= What the task asks =
Find each line below containing the word "jako" and copy it.

[Source material — start]

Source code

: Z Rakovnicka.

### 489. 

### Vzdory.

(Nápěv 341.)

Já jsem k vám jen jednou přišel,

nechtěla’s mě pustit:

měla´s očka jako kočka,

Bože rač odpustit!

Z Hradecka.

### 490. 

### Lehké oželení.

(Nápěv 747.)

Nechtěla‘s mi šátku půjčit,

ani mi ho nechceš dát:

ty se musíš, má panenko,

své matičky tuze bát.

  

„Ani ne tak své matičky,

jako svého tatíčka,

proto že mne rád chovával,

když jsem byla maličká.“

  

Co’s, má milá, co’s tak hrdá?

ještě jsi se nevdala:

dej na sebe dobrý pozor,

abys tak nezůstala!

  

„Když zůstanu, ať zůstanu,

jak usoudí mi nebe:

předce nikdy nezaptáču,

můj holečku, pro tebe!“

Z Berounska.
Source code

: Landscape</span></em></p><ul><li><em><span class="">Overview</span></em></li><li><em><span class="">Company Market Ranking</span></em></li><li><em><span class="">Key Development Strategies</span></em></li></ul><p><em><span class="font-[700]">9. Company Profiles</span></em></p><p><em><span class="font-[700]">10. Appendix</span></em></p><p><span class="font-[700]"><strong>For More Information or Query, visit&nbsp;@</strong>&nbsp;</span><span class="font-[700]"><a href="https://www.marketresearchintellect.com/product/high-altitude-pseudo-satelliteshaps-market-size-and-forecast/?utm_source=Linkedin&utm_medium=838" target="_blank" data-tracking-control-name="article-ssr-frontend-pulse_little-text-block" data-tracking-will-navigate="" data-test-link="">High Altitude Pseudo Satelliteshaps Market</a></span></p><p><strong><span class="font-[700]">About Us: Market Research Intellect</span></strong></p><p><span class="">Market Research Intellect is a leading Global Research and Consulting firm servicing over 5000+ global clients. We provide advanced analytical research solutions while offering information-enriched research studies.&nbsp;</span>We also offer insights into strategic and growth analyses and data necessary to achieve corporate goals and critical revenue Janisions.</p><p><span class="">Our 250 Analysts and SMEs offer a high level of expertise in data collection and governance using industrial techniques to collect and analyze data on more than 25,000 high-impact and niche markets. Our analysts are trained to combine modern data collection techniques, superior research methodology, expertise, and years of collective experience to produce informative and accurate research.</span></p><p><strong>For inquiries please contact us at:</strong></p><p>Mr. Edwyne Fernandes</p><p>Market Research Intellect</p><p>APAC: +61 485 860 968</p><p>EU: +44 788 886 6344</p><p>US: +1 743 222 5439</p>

[Source material — finish]

= Written solution =
měla´s očka jako kočka,
jako svého tatíčka,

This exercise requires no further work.